→ **AIM OF THE TASK**: In the text below about the HeliOscillator, where is the exhibition running during the festival?

→ **SOURCE EXTRACT**:

Magnetic wave phenomena from the Sun have been converted into a haunting audio visual experience – enabling people to hear and see the Sun as never before during the British Science Festival.

Dr Richard Morton, a Research Fellow at Northumbria University, has worked with artists and scientists to turn scientific data collected on the Sun’s magnetic field into an optical and audible experience known as the HeliOscillator.

The HeliOscillator exhibition, which is running at the Globe Gallery throughout the week-long festival, aims to educate people about the dynamic activities that take place in the Sun.

High-energy particles which can cause damage to telecommunications, satellites and power networks escape the Sun’s atmosphere during Space Weather Events. These events are related to the Sun’s magnetic field, which is observed to support sound waves and magnetic waves. Current research efforts are focused on determining the role that these waves play in generating and initiating Space Weather Events.

The project is a collaboration involving Dr Morton, artists Noel Murphy (VDU) and Jamie Salmon (The Curious Machine), and scientists from Northumbria and Sheffield Universities.

Dr Morton said: “The Sun is our closest star and intimately connected with life on Earth. As well as providing heat and light for life, there is a destructive element to our relationship. Scientists are currently trying to understand the daily life of the Sun in order to predict the destructive events, such as solar flares and coronal mass ejections.

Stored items
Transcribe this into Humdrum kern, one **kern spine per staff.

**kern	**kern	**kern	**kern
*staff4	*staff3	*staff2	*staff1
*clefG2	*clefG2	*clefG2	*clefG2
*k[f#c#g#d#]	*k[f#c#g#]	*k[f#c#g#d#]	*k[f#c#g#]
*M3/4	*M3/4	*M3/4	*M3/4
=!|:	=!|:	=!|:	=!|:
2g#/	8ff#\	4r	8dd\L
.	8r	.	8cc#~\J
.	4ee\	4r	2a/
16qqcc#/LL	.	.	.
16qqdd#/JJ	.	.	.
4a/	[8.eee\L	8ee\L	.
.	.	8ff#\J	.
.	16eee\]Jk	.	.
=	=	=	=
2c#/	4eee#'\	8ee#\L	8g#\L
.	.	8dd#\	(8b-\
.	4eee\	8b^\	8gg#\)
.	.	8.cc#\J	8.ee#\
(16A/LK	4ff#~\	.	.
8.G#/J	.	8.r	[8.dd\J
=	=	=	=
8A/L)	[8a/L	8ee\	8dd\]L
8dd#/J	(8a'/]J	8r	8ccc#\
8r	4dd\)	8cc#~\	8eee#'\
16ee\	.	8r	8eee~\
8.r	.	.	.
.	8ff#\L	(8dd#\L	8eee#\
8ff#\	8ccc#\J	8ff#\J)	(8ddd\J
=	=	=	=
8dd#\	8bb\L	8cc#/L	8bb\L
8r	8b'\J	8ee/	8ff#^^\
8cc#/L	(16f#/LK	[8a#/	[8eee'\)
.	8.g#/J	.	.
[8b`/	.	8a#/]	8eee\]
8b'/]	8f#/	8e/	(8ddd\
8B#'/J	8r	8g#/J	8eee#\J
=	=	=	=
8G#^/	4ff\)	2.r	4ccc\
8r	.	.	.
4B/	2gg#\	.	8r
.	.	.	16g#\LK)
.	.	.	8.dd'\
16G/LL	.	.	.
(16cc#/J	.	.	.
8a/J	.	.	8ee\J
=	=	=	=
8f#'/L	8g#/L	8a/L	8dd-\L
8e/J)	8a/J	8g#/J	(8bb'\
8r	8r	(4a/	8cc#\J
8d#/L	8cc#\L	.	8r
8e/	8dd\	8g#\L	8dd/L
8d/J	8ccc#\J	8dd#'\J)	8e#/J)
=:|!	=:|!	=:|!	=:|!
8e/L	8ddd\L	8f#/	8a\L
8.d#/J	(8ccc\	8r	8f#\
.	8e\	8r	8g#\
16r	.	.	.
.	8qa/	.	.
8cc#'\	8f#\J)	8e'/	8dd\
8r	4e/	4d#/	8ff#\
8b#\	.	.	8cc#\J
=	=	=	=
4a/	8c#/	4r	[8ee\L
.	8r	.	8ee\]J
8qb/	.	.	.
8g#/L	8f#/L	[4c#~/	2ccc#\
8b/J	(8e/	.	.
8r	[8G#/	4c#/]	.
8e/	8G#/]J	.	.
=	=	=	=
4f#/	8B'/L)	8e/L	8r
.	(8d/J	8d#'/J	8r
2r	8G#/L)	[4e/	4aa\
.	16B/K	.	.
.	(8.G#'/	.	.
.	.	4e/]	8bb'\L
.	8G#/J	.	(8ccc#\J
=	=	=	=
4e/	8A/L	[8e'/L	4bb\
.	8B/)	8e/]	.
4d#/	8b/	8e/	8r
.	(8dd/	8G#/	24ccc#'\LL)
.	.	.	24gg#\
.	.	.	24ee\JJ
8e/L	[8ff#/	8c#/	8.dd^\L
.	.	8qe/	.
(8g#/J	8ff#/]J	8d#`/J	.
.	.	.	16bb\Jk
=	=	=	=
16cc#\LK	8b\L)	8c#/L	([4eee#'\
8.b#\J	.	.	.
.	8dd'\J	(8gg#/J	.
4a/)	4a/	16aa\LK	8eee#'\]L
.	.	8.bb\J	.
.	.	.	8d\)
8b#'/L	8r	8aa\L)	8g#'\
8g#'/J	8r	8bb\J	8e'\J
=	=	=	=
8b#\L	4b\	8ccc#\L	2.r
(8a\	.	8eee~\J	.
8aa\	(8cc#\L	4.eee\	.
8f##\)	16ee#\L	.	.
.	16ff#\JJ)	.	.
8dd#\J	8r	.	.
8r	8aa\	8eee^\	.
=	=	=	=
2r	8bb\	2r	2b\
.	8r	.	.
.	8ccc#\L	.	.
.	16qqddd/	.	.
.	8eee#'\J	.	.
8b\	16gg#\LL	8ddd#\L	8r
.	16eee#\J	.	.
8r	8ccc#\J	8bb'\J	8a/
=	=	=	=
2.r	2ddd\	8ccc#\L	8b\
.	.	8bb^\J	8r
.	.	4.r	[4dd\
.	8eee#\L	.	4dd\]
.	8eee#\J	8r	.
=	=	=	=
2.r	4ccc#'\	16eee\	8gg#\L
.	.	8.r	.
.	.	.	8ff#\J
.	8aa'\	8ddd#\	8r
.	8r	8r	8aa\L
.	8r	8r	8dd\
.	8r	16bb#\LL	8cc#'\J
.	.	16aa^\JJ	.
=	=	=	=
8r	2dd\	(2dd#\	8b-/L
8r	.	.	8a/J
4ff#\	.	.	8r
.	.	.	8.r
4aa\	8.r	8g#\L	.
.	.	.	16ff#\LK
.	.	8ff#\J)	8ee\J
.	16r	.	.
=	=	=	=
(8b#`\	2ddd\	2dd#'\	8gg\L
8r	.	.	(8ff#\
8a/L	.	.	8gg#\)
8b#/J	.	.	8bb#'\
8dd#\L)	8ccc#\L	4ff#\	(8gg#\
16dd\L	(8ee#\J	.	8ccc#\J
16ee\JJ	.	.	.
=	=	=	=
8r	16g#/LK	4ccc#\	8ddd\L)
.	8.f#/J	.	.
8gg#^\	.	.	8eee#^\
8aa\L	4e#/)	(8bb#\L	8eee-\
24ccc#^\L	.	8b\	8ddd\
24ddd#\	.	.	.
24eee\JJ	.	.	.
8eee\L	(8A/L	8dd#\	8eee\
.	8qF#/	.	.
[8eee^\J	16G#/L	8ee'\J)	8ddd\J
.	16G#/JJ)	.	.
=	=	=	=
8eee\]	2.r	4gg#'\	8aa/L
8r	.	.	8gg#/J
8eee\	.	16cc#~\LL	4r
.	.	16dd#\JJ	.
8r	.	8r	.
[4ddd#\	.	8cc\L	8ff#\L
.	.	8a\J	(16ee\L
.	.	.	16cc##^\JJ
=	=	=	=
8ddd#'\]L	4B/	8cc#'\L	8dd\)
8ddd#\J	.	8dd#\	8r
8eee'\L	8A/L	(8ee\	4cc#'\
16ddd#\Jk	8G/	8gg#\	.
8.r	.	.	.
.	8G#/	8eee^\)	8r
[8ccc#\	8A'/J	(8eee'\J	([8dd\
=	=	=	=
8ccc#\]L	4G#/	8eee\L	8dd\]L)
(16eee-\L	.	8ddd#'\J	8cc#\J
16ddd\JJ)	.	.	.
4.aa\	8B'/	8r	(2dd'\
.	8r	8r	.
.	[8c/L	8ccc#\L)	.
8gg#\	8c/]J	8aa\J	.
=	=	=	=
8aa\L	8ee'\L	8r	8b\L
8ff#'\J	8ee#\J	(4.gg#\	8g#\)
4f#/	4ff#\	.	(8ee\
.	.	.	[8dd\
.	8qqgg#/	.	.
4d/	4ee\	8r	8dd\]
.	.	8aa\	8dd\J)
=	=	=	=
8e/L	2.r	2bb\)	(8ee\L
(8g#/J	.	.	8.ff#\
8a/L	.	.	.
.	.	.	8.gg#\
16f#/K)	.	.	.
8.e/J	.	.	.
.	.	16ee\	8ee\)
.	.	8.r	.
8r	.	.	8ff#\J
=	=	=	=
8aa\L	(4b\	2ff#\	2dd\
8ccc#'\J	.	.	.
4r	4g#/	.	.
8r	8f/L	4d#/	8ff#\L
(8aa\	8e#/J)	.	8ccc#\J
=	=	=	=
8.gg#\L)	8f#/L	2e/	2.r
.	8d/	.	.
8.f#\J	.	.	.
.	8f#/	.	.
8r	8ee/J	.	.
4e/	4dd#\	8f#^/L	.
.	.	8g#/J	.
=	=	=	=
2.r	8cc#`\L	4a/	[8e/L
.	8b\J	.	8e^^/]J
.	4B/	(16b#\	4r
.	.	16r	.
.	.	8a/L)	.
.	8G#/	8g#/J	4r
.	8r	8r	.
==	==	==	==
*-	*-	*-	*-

→ **WRITTEN REPLY**: At the Globe Gallery.